Son olarak,Ayvalık açtığı serginin çağrısını yollamıştı bana;Cunda Adası’ndaki sergi dolayısıyla Ayvalık-Girit Adası Dostluk Derneği aracılığıyla,Girit’ten bir sergi çağrısı aldığını,çok sevindiğini,mutluluk içinde hazırlanacağını bildirdi:yazgı izin vermedi.
Anısını,sevecen sesini,özenli giyimini unutmıycam.

*

Son dönemin en çalışkanlarından Metin Aydoğan’ın Müdafaa-i Hukuk’un Ocak sayısında Doğu Aydınlanması I başlıklı bir yazısı vardı; Türk oldukları özenle,bile bile saklanan bilginlerden Farabi ile Musa el-Harizmi’yi irdeliyordu.

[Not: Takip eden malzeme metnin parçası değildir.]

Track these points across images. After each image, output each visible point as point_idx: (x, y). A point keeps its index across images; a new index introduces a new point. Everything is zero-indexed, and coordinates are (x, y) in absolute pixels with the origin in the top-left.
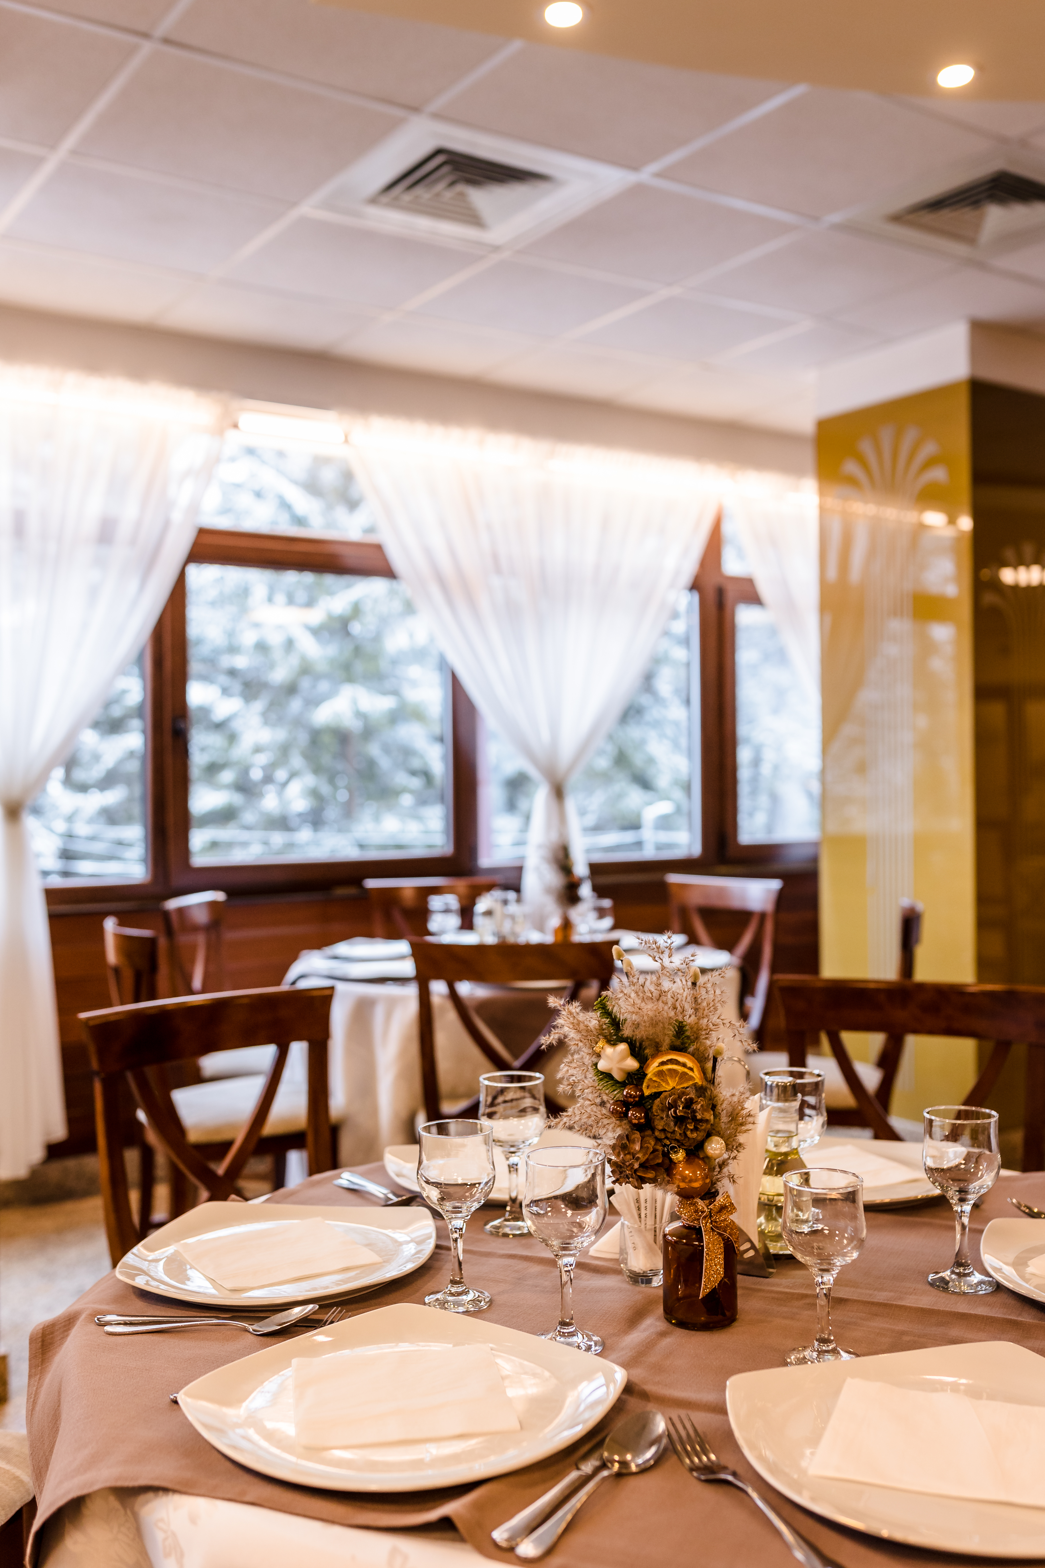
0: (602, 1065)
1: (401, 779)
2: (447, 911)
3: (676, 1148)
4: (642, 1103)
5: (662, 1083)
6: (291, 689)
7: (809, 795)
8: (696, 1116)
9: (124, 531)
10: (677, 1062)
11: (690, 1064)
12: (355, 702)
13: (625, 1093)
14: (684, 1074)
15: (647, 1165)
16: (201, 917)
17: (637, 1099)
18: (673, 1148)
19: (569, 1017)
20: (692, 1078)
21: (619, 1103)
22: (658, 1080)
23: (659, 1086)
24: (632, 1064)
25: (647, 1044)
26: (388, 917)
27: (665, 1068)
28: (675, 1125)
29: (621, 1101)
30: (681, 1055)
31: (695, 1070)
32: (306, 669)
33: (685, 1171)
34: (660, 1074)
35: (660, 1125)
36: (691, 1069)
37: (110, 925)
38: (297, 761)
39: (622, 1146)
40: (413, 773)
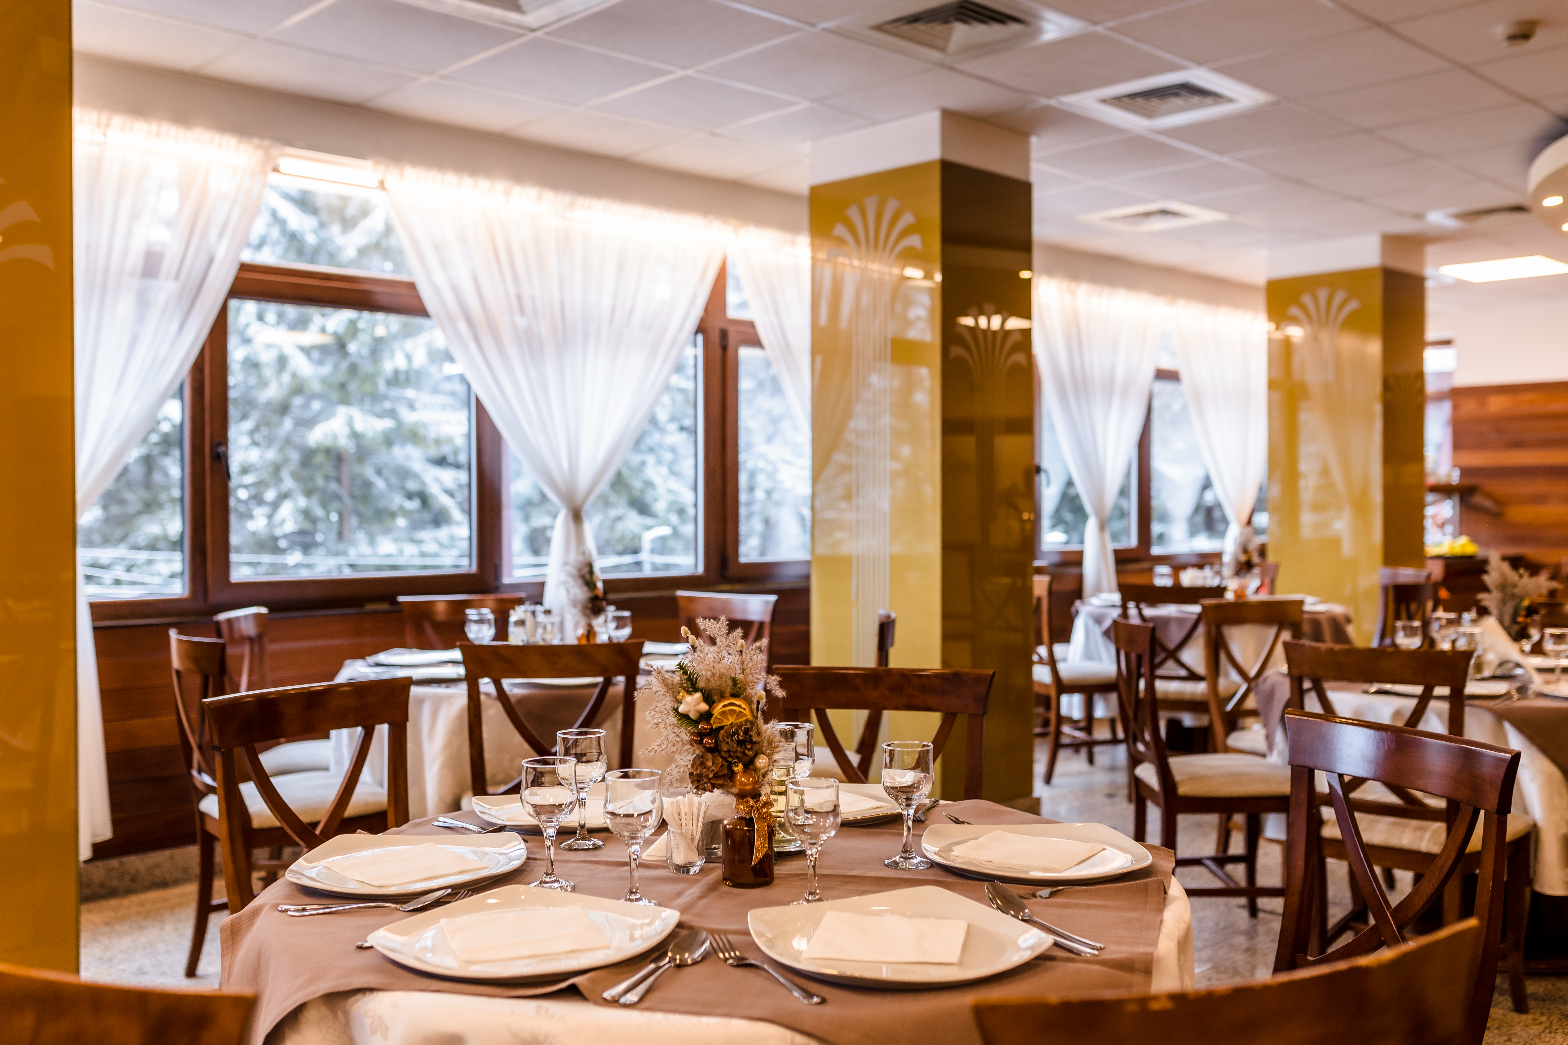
0: (682, 709)
1: (397, 500)
2: (480, 621)
3: (737, 762)
4: (713, 733)
5: (724, 720)
6: (284, 408)
7: (802, 519)
8: (752, 740)
9: (169, 264)
10: (735, 705)
11: (743, 706)
12: (350, 423)
13: (700, 727)
14: (741, 712)
15: (717, 775)
16: (249, 629)
17: (708, 731)
18: (735, 762)
19: (658, 675)
20: (745, 715)
21: (695, 734)
22: (722, 718)
23: (722, 721)
24: (704, 707)
25: (715, 692)
26: (419, 629)
27: (726, 709)
28: (738, 746)
29: (696, 733)
30: (737, 700)
31: (747, 709)
32: (298, 388)
33: (741, 778)
34: (723, 713)
35: (725, 748)
36: (744, 709)
37: (173, 634)
38: (288, 483)
39: (700, 762)
40: (410, 496)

Farabi,yeryüzünde,bugün özellikle Batı damgalı tarih-bilim kitaplarında anlatılan masalın tersine,müziği ele almış;kuramını geliştirmiş,ezginin kâğıda dökülebilmesi,dolayısıyla gelecek kuşaklara saklanabilmesi için ilk notaları tasarlayıp dile dökmüş büyük bir öncü.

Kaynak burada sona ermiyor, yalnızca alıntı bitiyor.